According to this answer when multiprocessing with multiple arguments starmap should be used. The problem I am having is that one of my arguments is a constant dataframe. When I create a list of arguments to be used by my function and starmap the dataframe gets stored over and over. I though I could get around this problem using namespace, but can't seem to figure it out. My code below hasn't thrown an error, but after 30 minutes no files have written. The code runs in under 10 minutes without using multiprocessing and just calling write_file
directly.
import pandas as pd
import numpy as np
import multiprocessing as mp
def write_file(df, colIndex, splitter, outpath):
with open(outpath + splitter + ".txt", 'a') as oFile:
data = df[df.iloc[:,colIndex] == splitter]

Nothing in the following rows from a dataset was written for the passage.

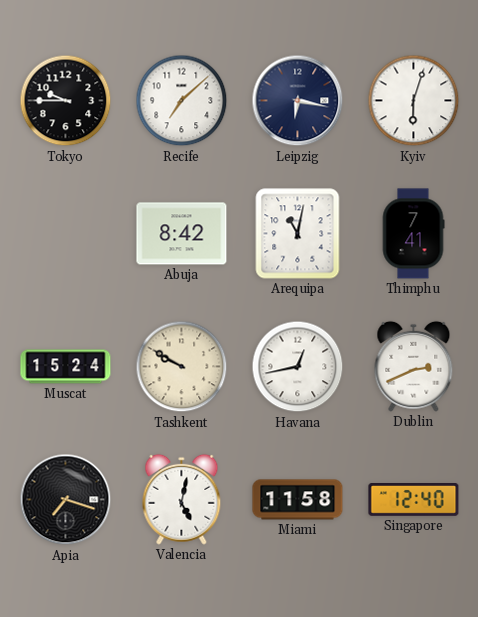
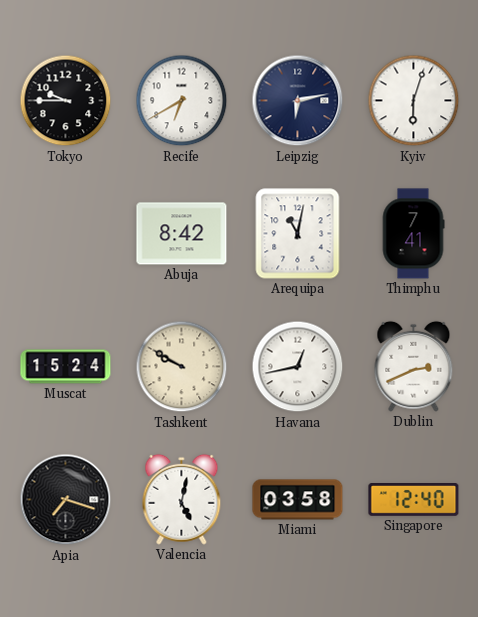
Recife: 7:08 -> 6:40
Leipzig: 6:17 -> 6:13
Miami: 11:58 -> 03:58
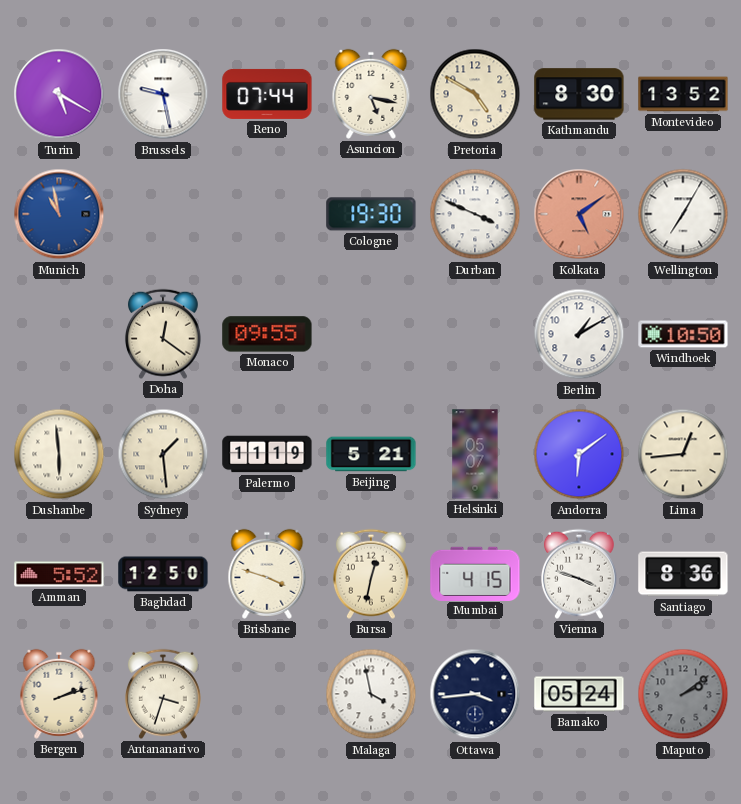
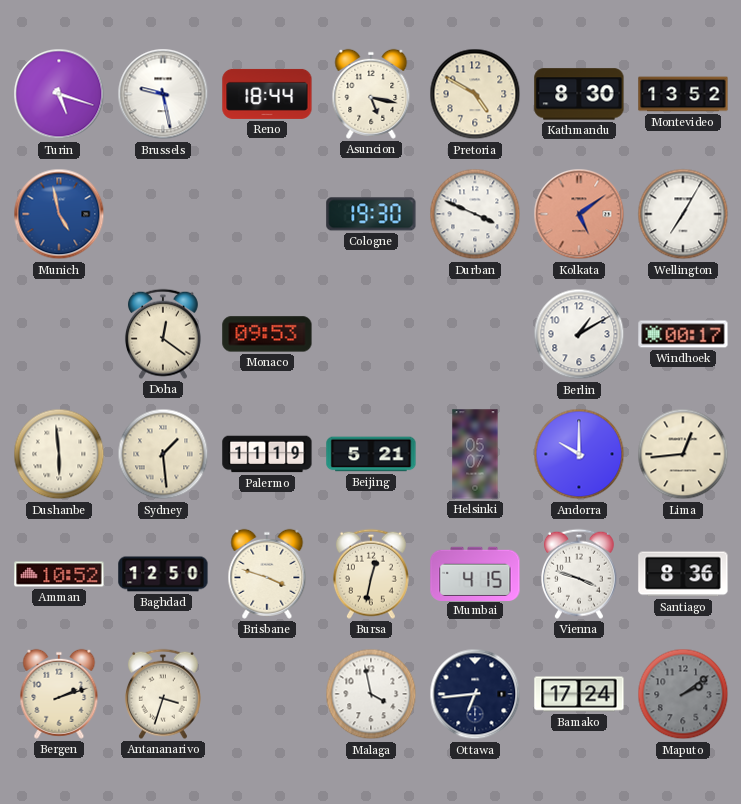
Turin: 5:20 -> 5:18
Reno: 07:44 -> 18:44
Munich: 10:58 -> 4:58
Monaco: 09:55 -> 09:53
Windhoek: 10:50 -> 00:17
Andorra: 6:09 -> 10:00
Amman: 5:52 -> 10:52
Ottawa: 3:44 -> 6:44
Bamako: 05:24 -> 17:24
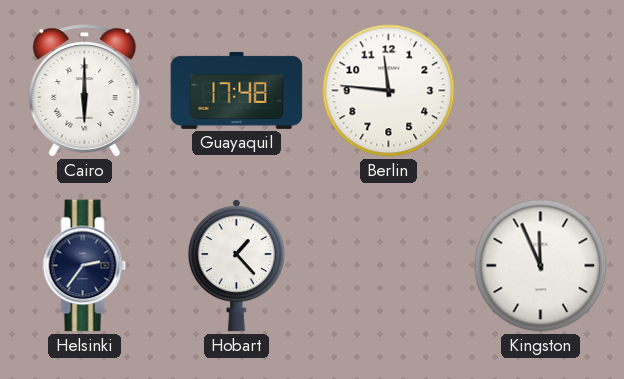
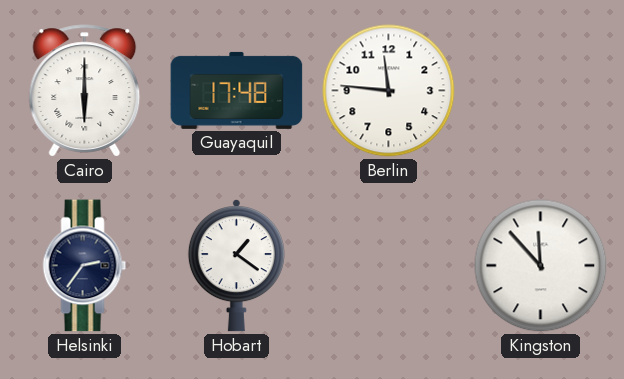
Hobart: 1:23 -> 1:21
Kingston: 11:56 -> 11:53
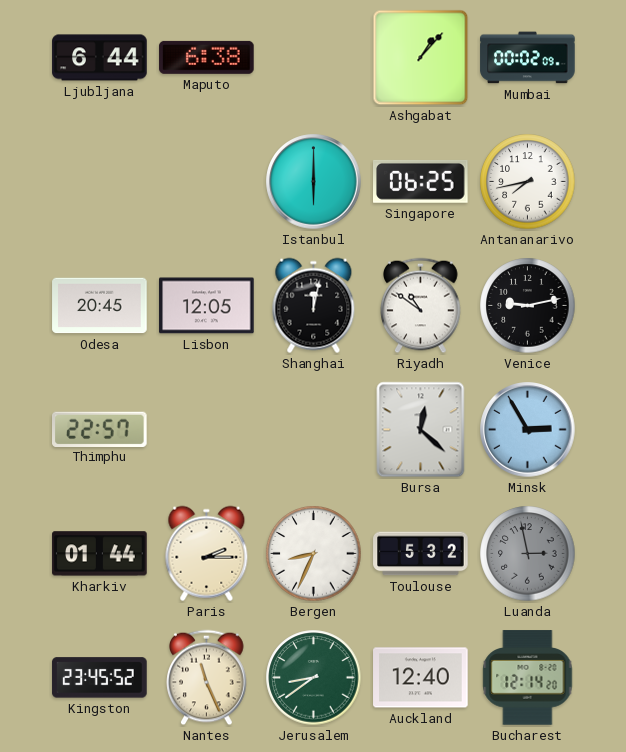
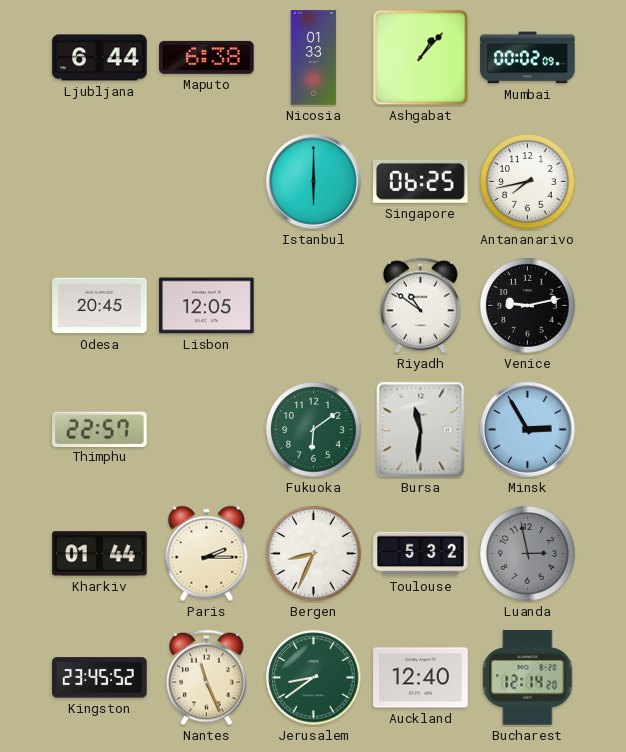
Nicosia: none -> 01:33
Shanghai: 12:02 -> none
Fukuoka: none -> 6:09
Bursa: 12:22 -> 11:31
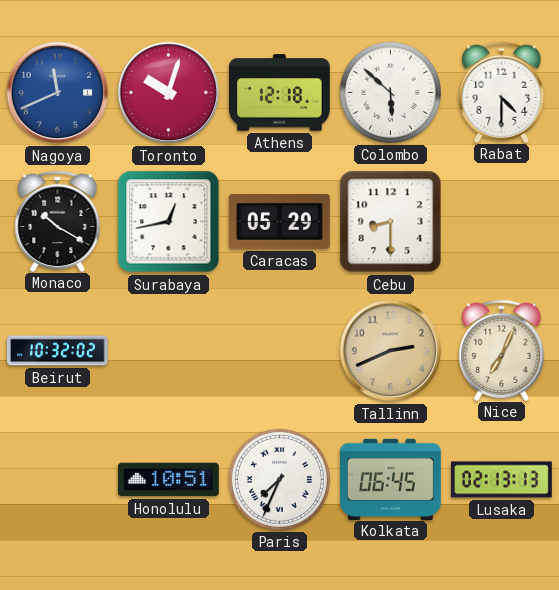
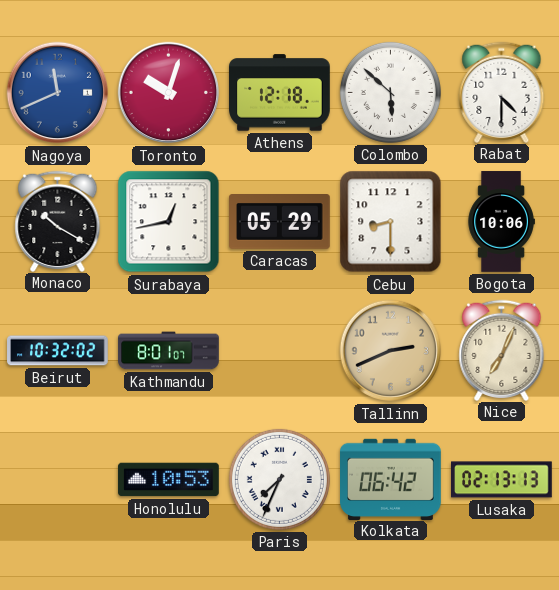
Bogota: none -> 10:06
Kathmandu: none -> 8:01
Honolulu: 10:51 -> 10:53
Kolkata: 06:45 -> 06:42
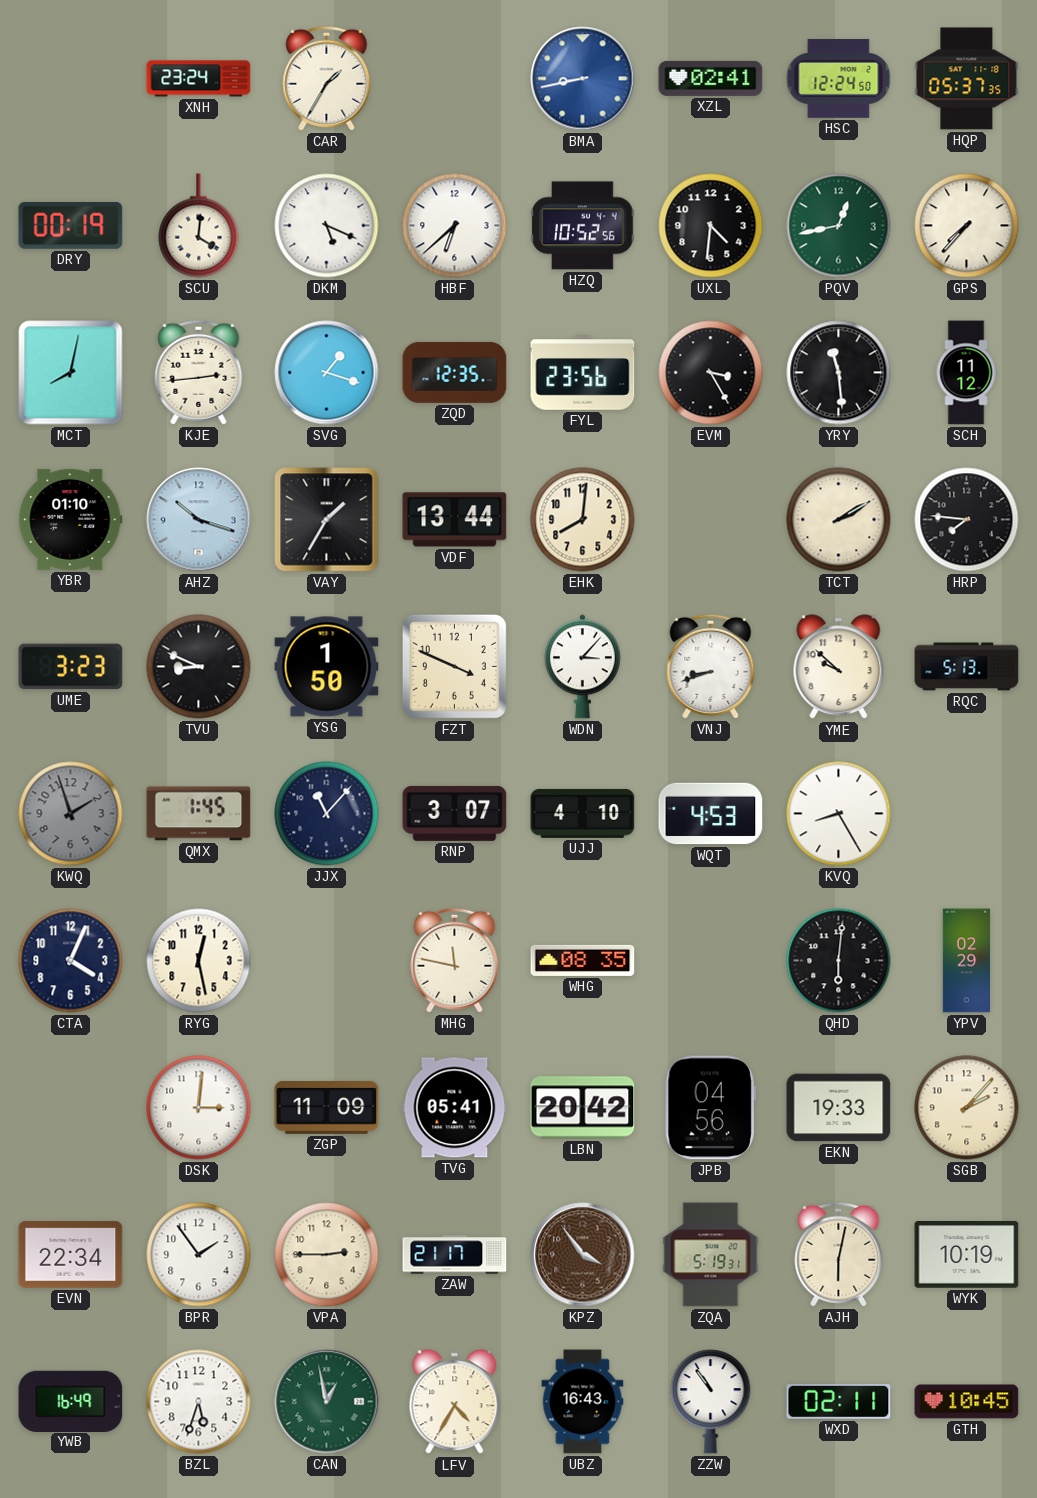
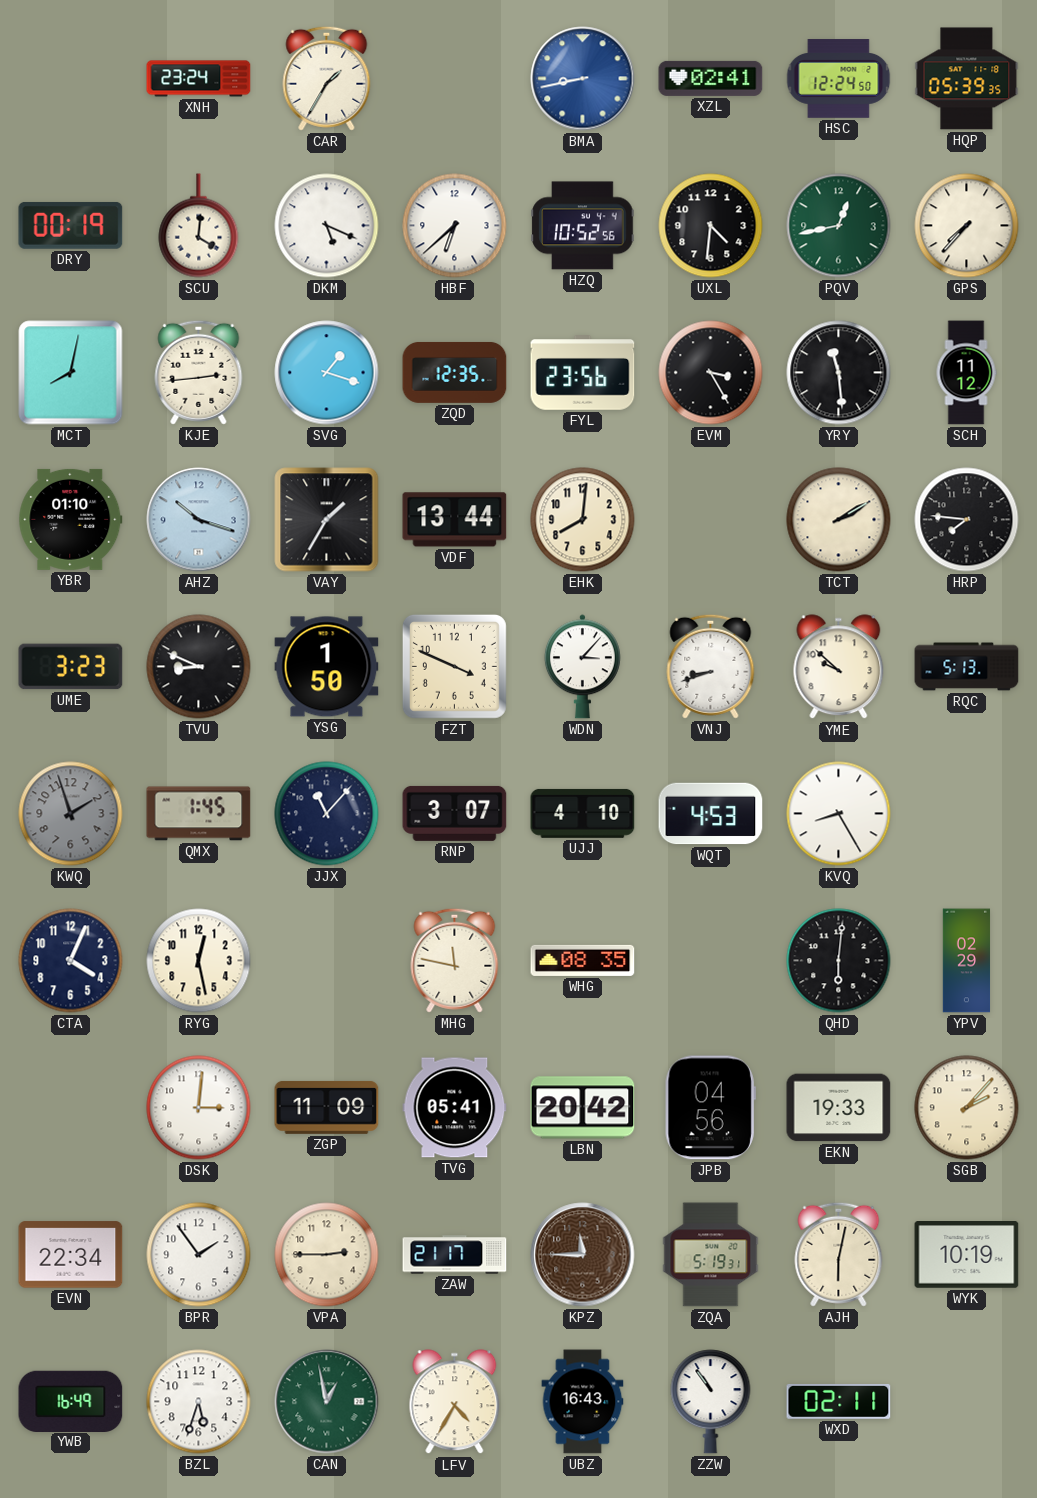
HQP: 05:37 -> 05:39
KPZ: 3:54 -> 11:45
GTH: 10:45 -> none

data.to_csv(oFile, sep = '|', index = False, header = False)
mgr = mp.Manager()
ns = mgr.Namespace()
df = pd.read_table(file_, delimiter = '|', header = None)
ns.df = df.iloc[:,1] = df.iloc[:,1].astype(str)
fileList = list(df.iloc[:, 1].astype('str').unique())
for item in fileList:
with mp.Pool(processes=3) as pool:
pool.starmap(write_file, np.array((ns, 1, item, outpath)).tolist())